Ulm Gary Clark jr. und Band im Ulmer Zelt

Ein Klasse-Gitarrist, der nicht nur im Blues neue Wege sucht: Gary Clark bei seinem Gastspiel in der Friedrichsau.
Ein Klasse-Gitarrist, der nicht nur im Blues neue Wege sucht: Gary Clark bei seinem Gastspiel in der Friedrichsau. © Foto: Martina Dach
HELMUT PUSCH 13.06.2016
Eric Clapton lädt ihn zu seinem Crossroads-Festival, Barack Obama ins Weiße Haus. Im Ulmer Zelt spielte er vor 800 Zuhörern: Gary Clark.

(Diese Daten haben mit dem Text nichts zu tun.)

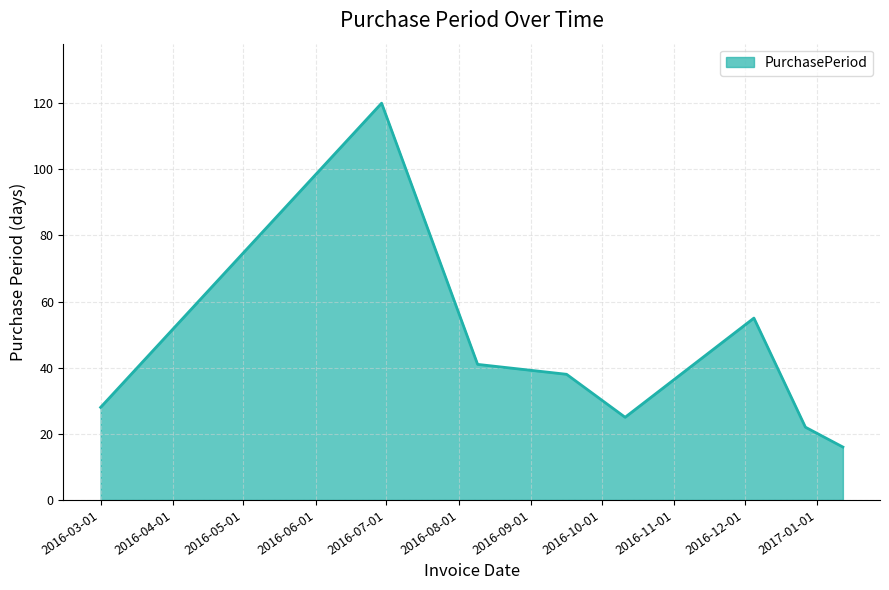

How many interior local peaks (higher than both neighbors) does the data have?

2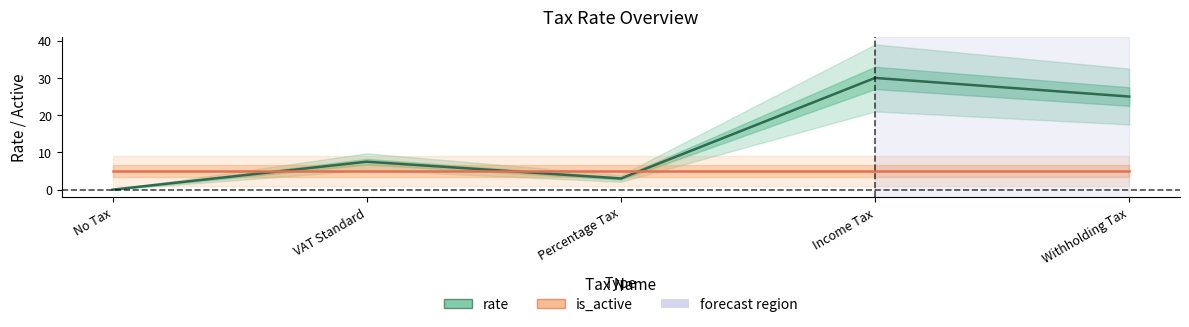

List the series in order of their peak value, lowest first.

is_active, rate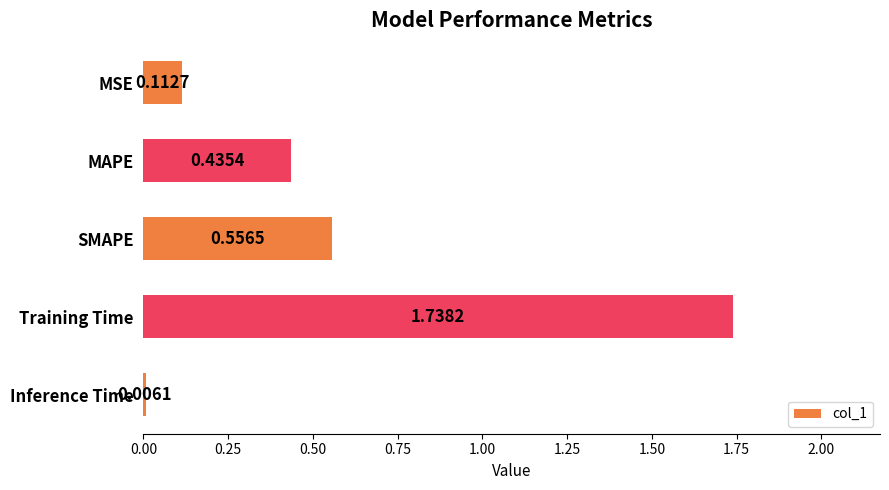

What is the sum of all values?

2.8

Texas-Gitarren-Legende Jimmie Vaughan förderte das Talent, Eric Clapton lädt den Musiker gerne zu seinen Crossroads-Festivals, die Rolling Stones, Paul McCartney, Jay-Z, Jimmy Page, Alicia Keys,  Dave Matthews, Roger Waters, Sheryl Crow und Jeff Beck, teilen mit ihm die Bühne und das Studio, Und als US-Präsident Barak Obama Gary Clark zusammen mit Mick Jagger, Beck, B.B. King und Buddy Guy beim Konzert zum 100. Geburtstag des Jazz im Weißen Haus gehört hatte, prophezeite er: „Er ist die Zukunft des Blues.“

Jetzt machte diese Zukunft des Blues Station im kleinen Ulmer Zelt, das allerdings nicht ausverkauft war. Und pünktlich kamen Clark und seine drei Mitmusiker auf die Bühne und starteten mit „Bright Lights“, „Travis Country“, dem „Next Door Neighbour Blues“ und „Cold „Blooded“. Erst danach gab’s ein kurzes Hallo. War das jetzt cool oder lustlos? Die Frage sollte auch im Laufe des Abends nicht so richtig beantwortet werden. Ebenso wenig wie jene, warum Clarks Gitarren-Gegenpart Eric Zapata beim Gastspiel im Ulmer Zelt ganz offensichtlich etwas indisponiert war, in Sachen Timing einiges verschluderte, das aber mit zwei brachial aufgedrehten Fender Twin-Reverb-Verstärkern (!) tun musste.

Trotz des manchmal grenzwertigen Sounds demonstrierte Gary Clark, was ihm so viel Anerkennung einbringt, und das ist jede Menge: Der Mann ist zum einen ein hervorragender Sänger, der auch im Falsett ein wunderbares Vibrato hat. Und Clark ist ein Gitarrist, der auch jenseits der Pentatonik des Blues zuhause ist. Wobei das mit der Zukunft des Blues so eine Sache ist, denn Clark lebt musikalisch eigentlich in der Vergangenheit. Was heute nach Aufbruch klingt, klang auch schon vor 40 Jahren so – allerdings nicht im Blues, sondern im Rock, der damals noch seine Grenzen auslotete, auch mal experimentell klang, mit dem Jazz kungelte und solche Gitarrengrenzgänger wie Larry Coryell, Philip Catherine, Al De Meola oder John McLaughlin hervorbrachte. In diesen Gewässern wirft auch Clark seine Netze aus, wenn er auf der Basis seiner Blues und Funk-Titel zur Improvisation schreitet.

Nach 80 Minuten war zunächst Mal Schluss im Zelt, doch das begeisterte Publikum erklatschte sich noch weitere 20 Minuten Zugaben. Und da gab es mit „Healing“ am Schluss doch noch ein richtiges Bonbon mit einem wirklich mitreißenden Solo, bei dem sich Meister Gary Clark noch einmal richtig reinkniete. Auch cool.